▶ **Job item**
Go through the entries below and copy every line that holds the word "احمدی".

▶ **Data**
....

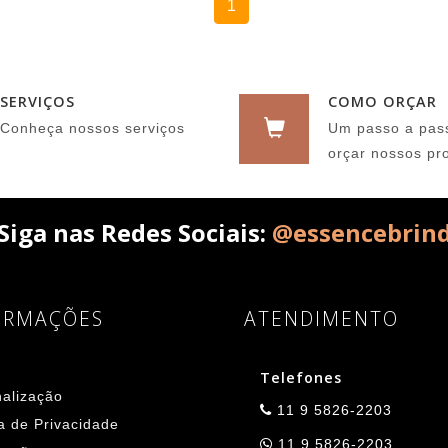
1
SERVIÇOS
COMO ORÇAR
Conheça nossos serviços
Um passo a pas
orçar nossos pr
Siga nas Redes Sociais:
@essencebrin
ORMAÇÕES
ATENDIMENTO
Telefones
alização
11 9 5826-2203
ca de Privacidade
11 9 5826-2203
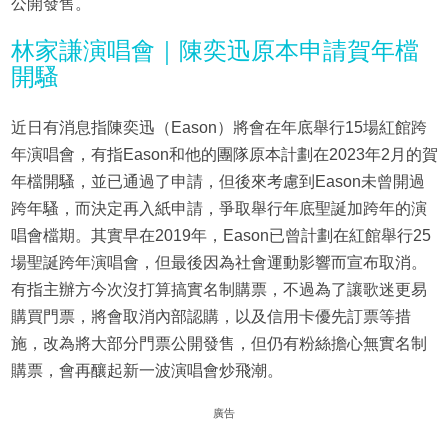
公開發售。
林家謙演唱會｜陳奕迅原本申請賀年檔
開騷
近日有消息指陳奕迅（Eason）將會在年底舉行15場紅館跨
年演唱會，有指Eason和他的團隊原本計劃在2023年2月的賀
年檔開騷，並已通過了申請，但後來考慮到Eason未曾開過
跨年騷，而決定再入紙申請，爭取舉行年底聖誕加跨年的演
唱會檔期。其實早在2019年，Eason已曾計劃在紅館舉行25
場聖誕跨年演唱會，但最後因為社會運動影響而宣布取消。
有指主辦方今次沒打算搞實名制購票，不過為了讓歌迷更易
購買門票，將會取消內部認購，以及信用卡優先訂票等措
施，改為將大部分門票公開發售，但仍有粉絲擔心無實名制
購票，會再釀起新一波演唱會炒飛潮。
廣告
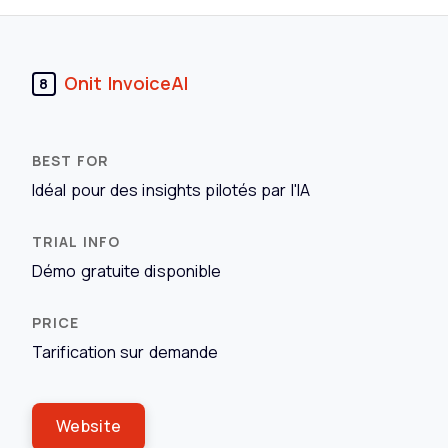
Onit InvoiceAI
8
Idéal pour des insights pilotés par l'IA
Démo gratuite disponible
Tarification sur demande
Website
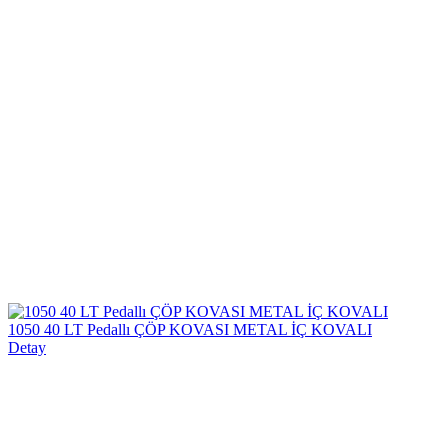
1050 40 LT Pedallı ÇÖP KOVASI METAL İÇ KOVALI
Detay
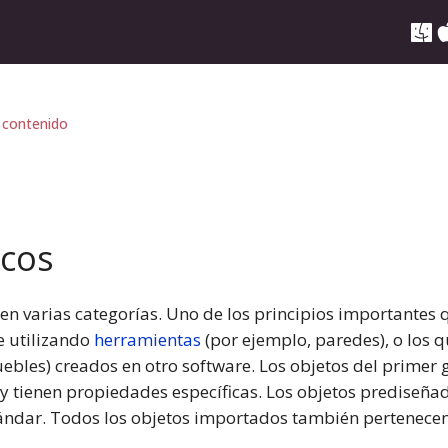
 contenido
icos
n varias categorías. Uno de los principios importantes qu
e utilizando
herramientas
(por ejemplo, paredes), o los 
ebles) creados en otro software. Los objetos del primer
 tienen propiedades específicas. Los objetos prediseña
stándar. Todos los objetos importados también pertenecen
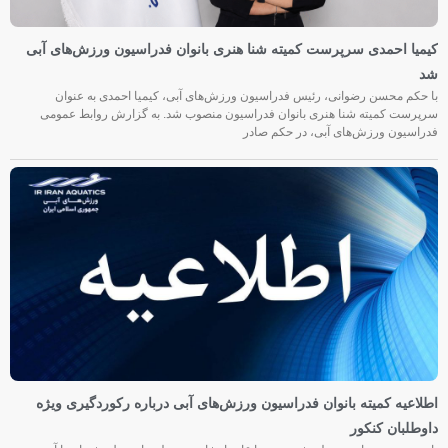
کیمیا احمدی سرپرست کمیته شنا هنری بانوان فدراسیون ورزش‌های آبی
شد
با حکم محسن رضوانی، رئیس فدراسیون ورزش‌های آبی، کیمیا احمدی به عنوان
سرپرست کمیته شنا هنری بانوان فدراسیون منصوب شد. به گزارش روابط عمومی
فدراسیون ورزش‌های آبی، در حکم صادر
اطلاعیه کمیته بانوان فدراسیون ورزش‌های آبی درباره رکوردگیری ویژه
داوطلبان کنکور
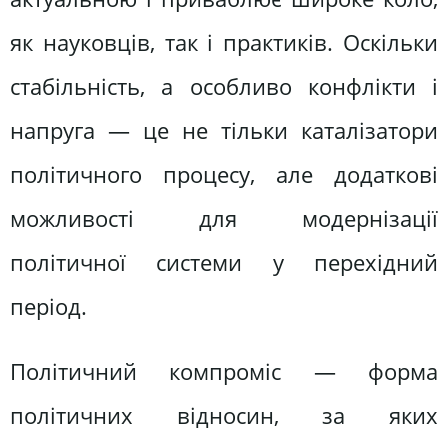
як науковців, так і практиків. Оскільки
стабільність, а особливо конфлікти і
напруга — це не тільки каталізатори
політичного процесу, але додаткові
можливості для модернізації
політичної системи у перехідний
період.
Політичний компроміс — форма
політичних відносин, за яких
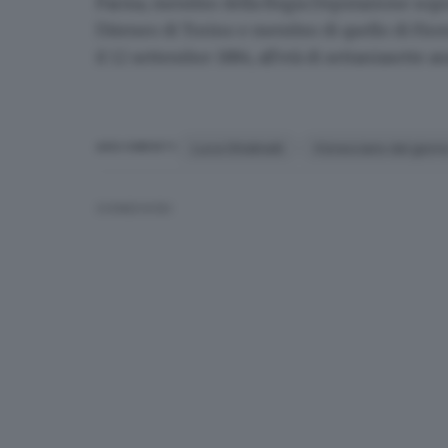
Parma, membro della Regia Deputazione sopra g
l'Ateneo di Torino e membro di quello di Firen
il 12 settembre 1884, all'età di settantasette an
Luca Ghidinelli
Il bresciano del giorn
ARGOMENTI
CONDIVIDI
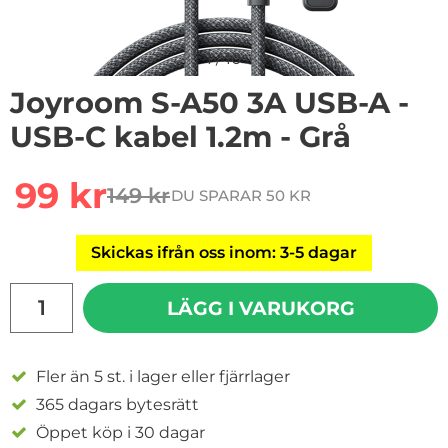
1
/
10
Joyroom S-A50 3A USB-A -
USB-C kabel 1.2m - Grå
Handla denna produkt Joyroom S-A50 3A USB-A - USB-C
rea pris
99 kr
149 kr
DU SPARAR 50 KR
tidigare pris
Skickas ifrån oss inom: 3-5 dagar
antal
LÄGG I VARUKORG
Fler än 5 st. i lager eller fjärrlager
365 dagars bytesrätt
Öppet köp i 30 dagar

....

▶ **Task result**
کیمیا احمدی سرپرست کمیته شنا هنری بانوان فدراسیون ورزش‌های آبی
با حکم محسن رضوانی، رئیس فدراسیون ورزش‌های آبی، کیمیا احمدی به عنوان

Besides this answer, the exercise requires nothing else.